Improvement in the affordability and convenience of genetic testing has rapidly expanded the understanding of the mechanistic causes of various pediatric cardiomyopathies. Concurrently, new therapies are being developed to better-target specific pathologies as opposed to classic therapies that treat the maladaptive processes of chronic heart failure. This review will discuss the advances in genetic testing and specific therapies that have been shown to benefit or potentially benefit genetically distinct subsets of the pediatric population with heart failure or at risk of developing heart failure. We undertook a comprehensive database search (January 2000-August 2022) of PubMed, utilizing terms 'pediatric', 'cardiomyopathy', 'heart failure', 'genetics', and 'precision medicine'. Additional notable studies were obtained from ClinicalTrials.gov.
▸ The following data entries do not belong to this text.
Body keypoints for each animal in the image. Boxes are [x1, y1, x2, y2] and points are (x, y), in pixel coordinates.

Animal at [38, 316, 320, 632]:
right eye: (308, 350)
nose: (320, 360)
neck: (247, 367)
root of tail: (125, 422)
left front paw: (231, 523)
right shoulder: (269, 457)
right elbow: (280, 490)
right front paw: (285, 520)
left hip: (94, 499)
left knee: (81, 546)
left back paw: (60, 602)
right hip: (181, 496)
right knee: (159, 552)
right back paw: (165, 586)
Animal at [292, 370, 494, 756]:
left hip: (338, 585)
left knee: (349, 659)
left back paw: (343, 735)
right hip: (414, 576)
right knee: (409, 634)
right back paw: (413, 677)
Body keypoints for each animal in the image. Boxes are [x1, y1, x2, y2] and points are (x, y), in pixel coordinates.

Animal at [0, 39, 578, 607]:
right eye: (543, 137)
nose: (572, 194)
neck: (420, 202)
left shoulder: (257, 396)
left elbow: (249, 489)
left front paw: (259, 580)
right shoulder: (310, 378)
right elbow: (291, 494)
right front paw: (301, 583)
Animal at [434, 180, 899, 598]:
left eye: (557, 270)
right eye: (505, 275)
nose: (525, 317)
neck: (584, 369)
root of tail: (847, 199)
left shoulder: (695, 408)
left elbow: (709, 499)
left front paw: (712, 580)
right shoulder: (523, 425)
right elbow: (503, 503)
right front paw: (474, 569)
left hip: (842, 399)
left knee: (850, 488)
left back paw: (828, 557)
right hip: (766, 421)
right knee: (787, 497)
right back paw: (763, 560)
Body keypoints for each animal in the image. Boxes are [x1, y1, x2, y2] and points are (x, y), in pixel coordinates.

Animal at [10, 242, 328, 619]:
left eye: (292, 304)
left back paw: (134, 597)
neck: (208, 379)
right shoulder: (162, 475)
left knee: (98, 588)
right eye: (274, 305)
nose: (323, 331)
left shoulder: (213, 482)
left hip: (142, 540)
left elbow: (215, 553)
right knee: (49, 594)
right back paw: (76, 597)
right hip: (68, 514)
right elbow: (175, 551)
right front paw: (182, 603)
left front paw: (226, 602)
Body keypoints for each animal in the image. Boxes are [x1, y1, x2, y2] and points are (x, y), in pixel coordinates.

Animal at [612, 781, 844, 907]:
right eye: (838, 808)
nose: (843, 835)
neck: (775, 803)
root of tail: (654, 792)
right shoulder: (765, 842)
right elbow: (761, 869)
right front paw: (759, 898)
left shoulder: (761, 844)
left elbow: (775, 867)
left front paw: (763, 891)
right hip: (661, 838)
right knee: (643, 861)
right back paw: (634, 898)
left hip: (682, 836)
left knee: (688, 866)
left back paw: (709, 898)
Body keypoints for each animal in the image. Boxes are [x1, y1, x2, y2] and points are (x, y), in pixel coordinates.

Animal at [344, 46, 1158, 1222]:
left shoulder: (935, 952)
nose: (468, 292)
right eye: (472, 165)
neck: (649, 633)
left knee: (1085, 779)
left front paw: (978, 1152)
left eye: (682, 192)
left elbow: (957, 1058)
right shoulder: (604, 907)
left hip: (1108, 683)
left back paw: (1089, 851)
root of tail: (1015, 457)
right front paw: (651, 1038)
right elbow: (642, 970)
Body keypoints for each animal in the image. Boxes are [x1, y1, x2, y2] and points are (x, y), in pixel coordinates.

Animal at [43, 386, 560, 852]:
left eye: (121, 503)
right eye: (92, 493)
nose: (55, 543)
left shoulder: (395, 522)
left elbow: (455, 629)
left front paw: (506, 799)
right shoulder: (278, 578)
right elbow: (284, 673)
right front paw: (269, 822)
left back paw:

Studies published in English that examine genetic basis and treatment modalities of pediatric heart failure. New and investigational therapies for hypertrophic cardiomyopathies associated with obstruction or Noonan syndrome, Fabry cardiomyopathy, Barth syndrome, Duchenne muscular dystrophy, single ventricle failure, and heart failure in specific demographics are discussed. The rapid expansion of the genetic understanding of cardiomyopathy and heart failure as well as tailored therapies to specific molecular causes holds great promise for the future of pediatric heart failure treatment. Whereas conventional heart failure therapies target the maladaptive remodeling response that leads to worsening of heart failure, these therapies target the molecular causes of cardiomyopathy and heart failure in certain populations allowing for a potential to more significantly impact the clinical trajectory of pediatric heart failure.